Weil das Anliegen der Motion betreffend die Bruttomieten über 5'000 Franken eine finanzielle Beteiligung des Bundes an den Mietkosten vorsieht, ist mit zusätzlichen Ausgaben zu rechnen. Eine Kosteneinschätzung durch die Verwaltung hierzu steht indes noch aus. Die Einstellung eines entsprechenden Kredits im Nachtrag I zum Budget 2020 wird die Kommission der Finanzkommission des Ständerates zur Genehmigung beantragen, sobald die erforderlichen Beträge bekannt sind. Sie behält sich vor, im Falle eines negativen Entscheids der Finanzkommission, mit diesem Anliegen mittels Einzelantrag im Rahmen der Beratung des Nachtrags I zum Budget 2020 direkt an ihren Rat zu gelangen.

Weitere 40 Millionen für den Tourismus

Nachdem die Kommission bereits eine erste finanzielle Unterstützung in Höhe von 27 Millionen Franken für die Partner von Tourismus Schweiz beschlossen hat (siehe Medienmitteilung der WAK-S vom 21. April 2020), beantragt sie nun der FK-S mit 5 zu 3 Stimmen bei 3 Enthaltungen, im Nachtrag I zum Voranschlag 2020 einen weiteren A-Fonds-perdu-Unterstützungsbeitrag in Höhe von 40 Millionen Franken vorzusehen. Mit der ersten Unterstützungsmassnahme, die von der FK-S bereits abgesegnet wurde, sollen die jährlichen Beiträge, welche die verschiedenen Dienstleister von Tourismus Schweiz (regionale Partner, Hotellerie, Seilbahnen usw.) aufgrund der aktuellen Schwierigkeiten der Branche nicht entrichten können, durch eine einmalige A-Fonds-perdu-Zahlung kompensiert werden.
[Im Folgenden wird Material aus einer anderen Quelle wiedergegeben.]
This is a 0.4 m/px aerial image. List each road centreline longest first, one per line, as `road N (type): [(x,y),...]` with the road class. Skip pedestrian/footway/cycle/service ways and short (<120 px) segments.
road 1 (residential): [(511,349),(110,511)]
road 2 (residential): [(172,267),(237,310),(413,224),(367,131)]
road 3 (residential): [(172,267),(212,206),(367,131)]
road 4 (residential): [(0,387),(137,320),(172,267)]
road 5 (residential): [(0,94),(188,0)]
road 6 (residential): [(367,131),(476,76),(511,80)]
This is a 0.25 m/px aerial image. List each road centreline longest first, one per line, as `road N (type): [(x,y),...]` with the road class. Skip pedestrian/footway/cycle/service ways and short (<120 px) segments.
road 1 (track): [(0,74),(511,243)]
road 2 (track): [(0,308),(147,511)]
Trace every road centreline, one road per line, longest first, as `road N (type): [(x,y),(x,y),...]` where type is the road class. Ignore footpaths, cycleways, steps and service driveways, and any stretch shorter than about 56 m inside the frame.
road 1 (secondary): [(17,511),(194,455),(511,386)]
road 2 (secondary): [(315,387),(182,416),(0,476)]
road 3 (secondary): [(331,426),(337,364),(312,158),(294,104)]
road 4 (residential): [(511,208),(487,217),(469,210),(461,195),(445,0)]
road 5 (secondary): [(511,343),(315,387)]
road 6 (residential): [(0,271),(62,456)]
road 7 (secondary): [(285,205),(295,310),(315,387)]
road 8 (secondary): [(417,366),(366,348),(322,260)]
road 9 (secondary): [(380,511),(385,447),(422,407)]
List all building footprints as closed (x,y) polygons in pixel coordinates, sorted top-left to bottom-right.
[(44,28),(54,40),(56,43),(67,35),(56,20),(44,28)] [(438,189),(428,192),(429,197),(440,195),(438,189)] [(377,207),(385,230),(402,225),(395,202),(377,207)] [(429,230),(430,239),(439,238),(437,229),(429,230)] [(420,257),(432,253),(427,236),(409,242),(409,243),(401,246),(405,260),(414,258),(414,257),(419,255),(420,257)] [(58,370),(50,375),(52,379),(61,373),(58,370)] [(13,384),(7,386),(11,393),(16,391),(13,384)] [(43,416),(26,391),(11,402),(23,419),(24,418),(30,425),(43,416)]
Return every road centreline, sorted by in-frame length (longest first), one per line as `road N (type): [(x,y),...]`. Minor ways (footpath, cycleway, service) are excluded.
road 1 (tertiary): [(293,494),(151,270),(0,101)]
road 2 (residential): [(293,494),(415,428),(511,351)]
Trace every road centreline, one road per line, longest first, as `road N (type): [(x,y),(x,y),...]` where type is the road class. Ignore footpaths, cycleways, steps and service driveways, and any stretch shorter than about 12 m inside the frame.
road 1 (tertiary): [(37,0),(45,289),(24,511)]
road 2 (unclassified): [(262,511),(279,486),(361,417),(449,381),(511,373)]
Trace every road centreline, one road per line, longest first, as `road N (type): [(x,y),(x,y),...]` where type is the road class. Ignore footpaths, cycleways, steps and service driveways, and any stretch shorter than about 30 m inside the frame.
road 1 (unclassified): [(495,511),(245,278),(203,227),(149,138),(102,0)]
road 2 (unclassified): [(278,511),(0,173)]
Mit den zusätzlichen 40 Millionen Franken soll eine weitere Marketingkampagne für die Jahre 2020–2022 zur Belebung der Nachfrage und zur Förderung des Tourismusangebots der einzelnen – insbesondere der weniger frequentierten – Regionen der Schweiz finanziert werden.
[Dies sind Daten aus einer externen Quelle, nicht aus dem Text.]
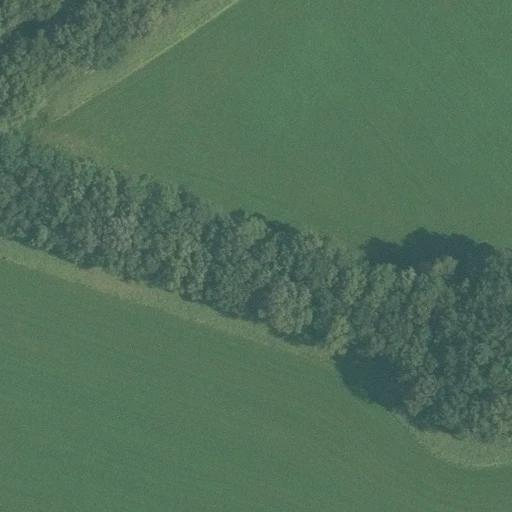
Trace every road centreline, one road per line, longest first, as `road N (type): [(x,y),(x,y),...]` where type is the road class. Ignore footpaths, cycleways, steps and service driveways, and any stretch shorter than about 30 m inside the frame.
road 1 (track): [(511,310),(467,303),(433,338),(0,178)]
road 2 (track): [(433,338),(434,373),(458,400),(493,406),(511,398)]
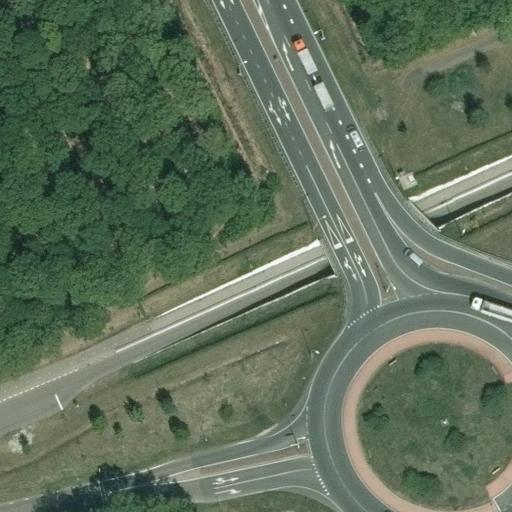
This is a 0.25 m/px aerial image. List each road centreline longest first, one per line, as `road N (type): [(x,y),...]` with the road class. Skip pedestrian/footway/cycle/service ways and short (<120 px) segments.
road 1 (unclassified): [(0,417),(511,183)]
road 2 (trunk): [(226,0),(358,268),(370,336)]
road 3 (tertiary): [(327,419),(100,496)]
road 4 (tertiary): [(100,496),(337,475)]
road 5 (trunk): [(368,194),(275,0)]
road 6 (trunk): [(511,280),(442,254),(368,194)]
road 7 (trunk): [(432,310),(368,194)]
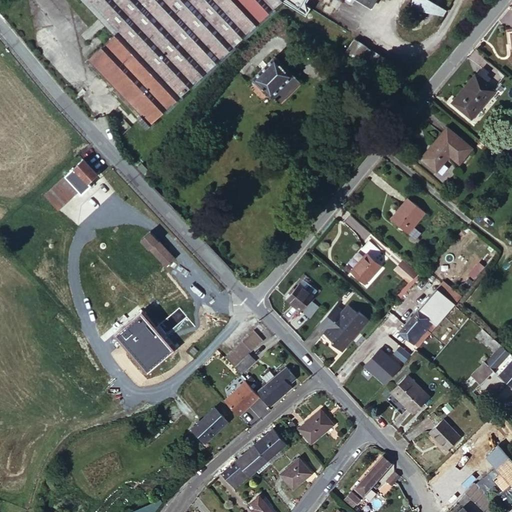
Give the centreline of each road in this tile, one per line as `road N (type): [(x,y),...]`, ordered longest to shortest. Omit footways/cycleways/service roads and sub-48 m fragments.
road 1 (residential): [(503,0),(250,300)]
road 2 (residential): [(250,300),(0,28)]
road 3 (residential): [(172,511),(251,430),(320,374)]
road 4 (track): [(167,392),(145,408),(70,432),(41,475),(32,511)]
Sollte die FK-S den Antrag der Kommission ablehnen, wird die WAK-S ihrem Rat bei der Beratung des Nachtrags I zum Voranschlag den entsprechenden Betrag in Form eines Einzelantrags beantragen.
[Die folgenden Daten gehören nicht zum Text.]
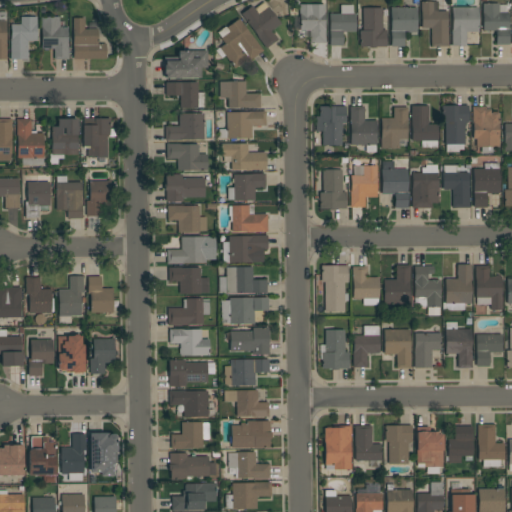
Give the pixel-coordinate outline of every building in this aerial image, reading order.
[(271,32),(277,40),(266,49),(256,36),(257,36),(241,14),(252,6),(254,9),(263,2),(267,7),(268,7),(281,24),(271,32)] [(447,25),(448,25),(448,47),(430,47),(430,28),(421,28),(421,2),(437,2),(437,11),(447,11),(447,25)] [(498,3),(498,13),(508,13),(508,45),(496,45),(495,31),(482,31),(482,4),(498,3)] [(324,29),(325,28),(325,44),(309,44),(309,31),(299,31),(299,5),(324,4),(324,29)] [(352,5),(352,14),(355,14),(355,32),(342,32),(342,46),(329,46),(329,14),(340,14),(340,5),(352,5)] [(477,7),(477,32),(465,32),(465,46),(451,46),(451,30),(452,30),(451,7),(477,7)] [(382,30),(385,30),(386,47),(374,47),(374,48),(368,48),(368,47),(359,47),(359,31),(362,31),(362,8),(382,8),(382,30)] [(416,33),(403,33),(404,47),(390,47),(390,8),(416,8),(416,33)] [(20,24),(20,17),(36,17),(36,41),(27,41),(27,59),(10,59),(10,24),(20,24)] [(54,60),(54,49),(48,49),(48,50),(41,50),(41,28),(40,28),(40,17),(59,17),(59,22),(64,22),(64,27),(67,27),(68,59),(54,60)] [(106,59),(73,59),(72,18),(84,18),(84,29),(97,29),(97,44),(105,44),(106,59)] [(262,51),(236,71),(219,48),(224,44),(220,38),(221,38),(217,32),(225,26),(226,28),(239,19),(262,51)] [(182,61),(182,51),(207,51),(207,67),(199,68),(199,77),(184,77),(184,78),(164,79),(164,61),(182,61)] [(219,82),(245,81),(245,94),(259,93),(259,108),(243,108),(228,108),(227,98),(219,98),(219,82)] [(197,82),(197,93),(204,93),(204,107),(197,108),(197,109),(180,109),(179,96),(165,96),(165,83),(197,82)] [(322,146),(322,131),(315,131),(315,117),(318,116),(318,106),(345,106),(345,124),(341,124),(341,145),(322,146)] [(363,106),(363,121),(375,121),(375,151),(366,151),(366,145),(350,145),(349,107),(363,106)] [(428,106),(428,124),(437,124),(437,141),(437,148),(421,148),(421,141),(411,141),(411,136),(411,106),(428,106)] [(444,122),(441,122),(441,106),(468,106),(468,123),(464,123),(464,144),(463,144),(463,150),(458,150),(458,153),(446,153),(446,145),(445,145),(444,122)] [(380,149),(380,118),(393,118),(393,107),(407,107),(407,123),(406,123),(406,139),(398,139),(398,149),(380,149)] [(486,107),(486,109),(490,109),(490,113),(491,113),(491,112),(497,112),(497,113),(499,113),(499,146),(493,146),(493,147),(476,147),(476,139),(473,139),(473,124),(472,124),(472,107),(486,107)] [(250,112),(265,111),(265,126),(251,126),(251,138),(227,139),(227,138),(218,139),(218,129),(226,129),(226,113),(250,112)] [(165,126),(178,126),(178,114),(203,113),(204,139),(181,140),(165,140),(165,126)] [(0,161),(0,119),(11,119),(11,140),(11,154),(10,154),(10,161),(0,161)] [(21,165),(21,158),(16,159),(16,119),(30,119),(30,131),(35,131),(35,133),(42,133),(43,165),(21,165)] [(51,155),(51,127),(57,127),(57,119),(77,119),(77,155),(51,155)] [(82,125),(83,125),(83,119),(110,119),(110,129),(115,129),(115,136),(109,136),(109,135),(106,135),(106,158),(104,158),(104,162),(98,162),(98,158),(87,158),(87,149),(83,149),(83,147),(82,147),(82,125)] [(503,150),(511,149),(511,124),(503,124),(503,150)] [(247,153),(265,153),(266,170),(245,170),(230,170),(230,157),(220,157),(220,147),(221,147),(221,144),(231,143),(231,144),(247,144),(247,153)] [(198,144),(198,155),(207,155),(207,170),(177,171),(177,159),(166,159),(166,145),(198,144)] [(473,208),(473,169),(484,169),(484,163),(498,163),(498,169),(499,169),(499,193),(486,194),(486,208),(473,208)] [(426,165),(437,165),(437,173),(438,187),(438,203),(432,203),(432,208),(411,208),(411,188),(412,188),(411,173),(426,173),(426,165)] [(442,173),(443,173),(443,165),(459,165),(459,173),(468,173),(468,187),(469,187),(469,208),(452,208),(452,189),(442,189),(442,173)] [(364,198),(364,208),(350,208),(349,191),(350,191),(350,175),(353,175),(353,166),(376,166),(376,197),(364,198)] [(511,167),(511,206),(503,206),(503,190),(507,190),(507,167),(511,167)] [(407,169),(407,208),(394,208),(394,194),(381,194),(381,170),(407,169)] [(342,192),(345,192),(346,209),(335,209),(335,210),(328,210),(328,209),(319,209),(319,192),(322,192),(322,170),(341,170),(342,192)] [(227,188),(233,188),(233,174),(252,174),(264,174),(265,188),(254,188),(254,201),(233,201),(233,200),(227,200),(227,188)] [(24,202),(26,202),(26,201),(24,201),(24,196),(26,196),(26,182),(37,182),(37,175),(50,175),(50,183),(49,183),(49,187),(51,187),(51,194),(49,194),(49,206),(38,206),(38,218),(24,218),(24,202)] [(182,197),(182,201),(166,201),(165,191),(164,191),(164,184),(165,184),(165,175),(181,175),(181,178),(204,178),(204,197),(182,197)] [(82,219),(67,219),(67,210),(55,210),(55,183),(56,183),(56,176),(66,176),(66,183),(81,182),(82,219)] [(0,178),(18,178),(18,205),(19,205),(19,208),(4,209),(4,197),(0,197),(0,178)] [(107,181),(107,180),(110,180),(111,205),(105,205),(105,216),(86,217),(85,201),(89,201),(89,181),(107,181)] [(267,232),(231,232),(231,222),(230,222),(230,216),(228,216),(228,206),(231,206),(231,205),(252,205),(252,214),(267,214),(267,232)] [(177,220),(167,220),(167,206),(182,206),(199,206),(199,217),(206,217),(206,232),(199,232),(177,232),(177,220)] [(251,236),(266,235),(267,250),(262,250),(263,262),(228,263),(228,236),(251,236)] [(166,250),(180,250),(180,237),(205,237),(205,238),(215,237),(215,261),(205,261),(205,263),(183,263),(183,264),(166,264),(166,250)] [(395,280),(395,265),(410,265),(409,282),(409,304),(383,304),(383,280),(395,280)] [(456,279),(456,265),(471,265),(471,281),(470,281),(470,304),(464,304),(464,311),(442,310),(442,303),(444,303),(444,279),(456,279)] [(324,293),(318,293),(318,276),(320,276),(320,266),(347,266),(347,283),(344,283),(344,294),(347,294),(347,301),(344,301),(344,312),(324,312),(324,293)] [(433,266),(433,274),(427,274),(427,280),(431,280),(438,280),(440,280),(440,297),(440,308),(426,308),(426,307),(414,307),(414,298),(413,298),(413,266),(433,266)] [(488,266),(488,277),(494,277),(494,276),(495,275),(498,275),(499,276),(499,277),(501,277),(501,310),(490,310),(490,309),(490,305),(476,305),(476,298),(475,298),(475,281),(474,281),(474,266),(488,266)] [(208,293),(200,293),(200,294),(179,294),(179,282),(168,282),(168,268),(180,267),(180,268),(200,268),(200,278),(208,278),(208,293)] [(252,267),(252,280),(266,280),(266,293),(218,294),(218,277),(225,277),(225,267),(252,267)] [(366,267),(366,277),(378,277),(378,299),(352,299),(351,267),(366,267)] [(58,317),(58,290),(69,290),(69,276),(82,276),(83,293),(80,293),(80,305),(83,305),(83,310),(80,310),(80,316),(58,317)] [(90,313),(89,294),(87,294),(87,277),(100,276),(101,289),(112,289),(112,301),(118,301),(118,307),(112,307),(113,313),(90,313)] [(28,314),(28,295),(25,295),(25,277),(39,277),(40,289),(50,289),(50,298),(53,298),(53,312),(51,312),(51,313),(28,314)] [(0,317),(0,300),(4,300),(4,288),(20,287),(21,302),(20,302),(20,317),(0,317)] [(182,300),(185,300),(185,299),(202,298),(202,299),(209,299),(209,315),(202,315),(202,325),(188,325),(188,326),(167,326),(167,308),(182,308),(182,300)] [(221,305),(229,305),(229,298),(267,298),(268,311),(253,311),(254,324),(229,324),(229,323),(221,323),(221,305)] [(457,354),(445,354),(445,329),(445,322),(456,322),(456,330),(470,329),(471,352),(471,368),(457,368),(457,354)] [(366,353),(366,368),(352,368),(352,351),(353,351),(353,336),(363,335),(363,326),(378,326),(378,353),(366,353)] [(430,326),(439,326),(439,333),(440,333),(440,350),(431,350),(431,368),(413,368),(414,333),(430,333),(430,326)] [(229,332),(252,331),(252,328),(267,328),(268,343),(268,355),(251,355),(251,351),(230,351),(229,332)] [(169,344),(168,330),(181,329),(181,330),(201,330),(201,340),(209,340),(209,355),(180,356),(180,355),(179,354),(179,349),(179,348),(179,344),(169,344)] [(0,330),(6,330),(6,337),(21,336),(21,352),(22,352),(22,366),(1,367),(1,354),(0,354),(0,330)] [(80,360),(82,360),(83,376),(70,376),(70,362),(58,362),(58,330),(69,330),(69,337),(80,336),(80,360)] [(344,330),(344,352),(348,352),(348,369),(337,369),(337,370),(331,370),(331,369),(321,369),(321,353),(324,353),(324,330),(344,330)] [(383,355),(383,330),(409,330),(409,352),(410,352),(410,369),(396,369),(396,354),(383,355)] [(501,335),(501,352),(488,352),(489,367),(476,367),(475,335),(501,335)] [(114,363),(104,363),(104,374),(89,374),(89,359),(92,359),(92,339),(111,339),(111,338),(113,338),(114,363)] [(52,339),(52,364),(41,364),(41,376),(28,376),(27,359),(30,359),(30,340),(52,339)] [(184,360),(184,363),(190,363),(190,360),(206,360),(206,359),(212,359),(212,360),(214,360),(214,363),(213,363),(213,364),(207,364),(207,383),(185,383),(185,387),(169,387),(168,360),(184,360)] [(224,367),(229,367),(229,360),(268,360),(268,372),(255,373),(255,386),(230,386),(230,385),(224,386),(224,367)] [(224,402),(223,391),(257,390),(257,403),(268,403),(268,417),(252,417),(236,417),(236,402),(224,402)] [(183,405),(168,406),(168,391),(184,391),(183,391),(207,391),(207,417),(183,418),(183,405)] [(246,421),(254,421),(269,421),(269,432),(271,432),(271,438),(269,438),(269,448),(253,448),(253,445),(231,445),(231,425),(246,425),(246,421)] [(181,435),(181,422),(202,422),(202,423),(209,423),(209,440),(202,440),(202,448),(186,448),(186,449),(170,449),(170,435),(181,435)] [(384,426),(400,426),(400,425),(411,426),(411,442),(407,442),(407,464),(388,465),(388,442),(384,442),(384,426)] [(494,425),(494,443),(503,443),(503,460),(501,460),(501,466),(500,467),(482,467),(482,460),(477,460),(477,445),(476,425),(494,425)] [(336,440),(336,426),(350,426),(350,442),(350,465),(324,465),(324,440),(336,440)] [(371,444),(380,444),(381,461),(354,461),(354,446),(354,426),(371,426),(371,444)] [(460,456),(460,463),(448,463),(448,464),(444,464),(444,452),(447,452),(447,444),(448,444),(448,439),(453,439),(453,426),(472,426),(472,456),(460,456)] [(416,427),(429,427),(429,437),(434,437),(434,441),(442,441),(442,467),(416,467),(416,427)] [(88,472),(88,462),(88,447),(88,434),(104,433),(108,433),(113,433),(115,435),(115,453),(112,453),(112,464),(112,476),(99,477),(99,472),(88,472)] [(60,448),(71,448),(71,434),(85,434),(85,451),(82,451),(83,473),(81,474),(82,481),(68,481),(68,482),(61,482),(61,474),(60,474),(60,448)] [(47,437),(47,443),(54,442),(55,457),(54,457),(54,475),(43,475),(43,477),(36,477),(36,475),(28,475),(28,451),(29,451),(29,449),(30,449),(30,437),(47,437)] [(23,475),(0,475),(0,448),(3,448),(3,445),(7,445),(7,446),(11,446),(11,445),(19,445),(19,446),(22,446),(23,475)] [(227,453),(237,453),(237,452),(255,452),(255,460),(255,464),(269,464),(269,479),(237,479),(237,478),(234,478),(234,468),(227,468),(227,453)] [(186,453),(186,457),(208,457),(208,463),(215,463),(215,475),(208,475),(208,476),(196,477),(196,481),(185,482),(185,481),(170,481),(170,471),(168,471),(168,464),(169,464),(169,454),(186,453)] [(225,495),(231,495),(231,483),(254,483),(254,482),(270,482),(270,497),(256,497),(256,509),(232,510),(232,509),(225,509),(225,495)] [(433,510),(433,511),(416,511),(416,508),(416,494),(426,494),(430,494),(429,482),(442,482),(442,510),(433,510)] [(450,511),(450,482),(460,482),(460,490),(469,490),(469,495),(474,495),(473,511),(450,511)] [(171,497),(182,496),(182,491),(184,491),(184,485),(185,485),(185,484),(202,484),(202,483),(214,483),(214,489),(215,489),(216,492),(215,492),(215,502),(203,502),(203,510),(171,511),(171,497)] [(411,511),(385,511),(385,490),(386,490),(386,484),(393,484),(393,490),(411,490),(411,511)] [(503,489),(503,511),(477,511),(477,489),(503,489)] [(0,511),(0,490),(6,490),(6,495),(23,494),(23,511),(24,511),(0,511)] [(324,511),(324,490),(335,490),(335,496),(350,496),(350,511),(324,511)] [(83,494),(83,511),(60,511),(60,495),(83,494)] [(381,494),(381,510),(380,510),(380,511),(354,511),(354,509),(355,509),(355,494),(381,494)] [(114,511),(93,511),(93,497),(112,497),(112,496),(114,496),(114,511)] [(53,498),(53,511),(31,511),(31,498),(53,498)]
Bundesunterstützung für Lehrbetriebe

Während in dieser Zeit des Jahres normalerweise sehr viele Lehrstellen angeboten werden, wurden im April aufgrund der Gesundheits- und Wirtschaftskrise deutlich weniger Lernende angestellt. Zudem besteht die Gefahr, dass Lernende ihre Lehrstelle verlieren, da einigen Unternehmen der Konkurs droht. Die Kommission ist sich dieser Problematik bewusst und hat deshalb mit 9 zu 0 Stimmen bei 3 Enthaltungen eine Motion (20.3163) eingereicht, die den Bundesrat auffordert, dafür zu sorgen, dass die Lehrbetriebe trotz der aktuellen Krise Lernende anstellen. In Absprache mit den Kantonen und den Organisationen der Arbeitswelt sollen gezielte und differenzierte Unterstützungsmassnahmen erarbeitet werden.

 

Die Kommission hat am 28. April 2020 unter dem Vorsitz von Ständerat Levrat Christian (SP/FR) und teilweise in Anwesenheit von den Bundesräten Alain Berset und Guy Parmelin in Bern getagt.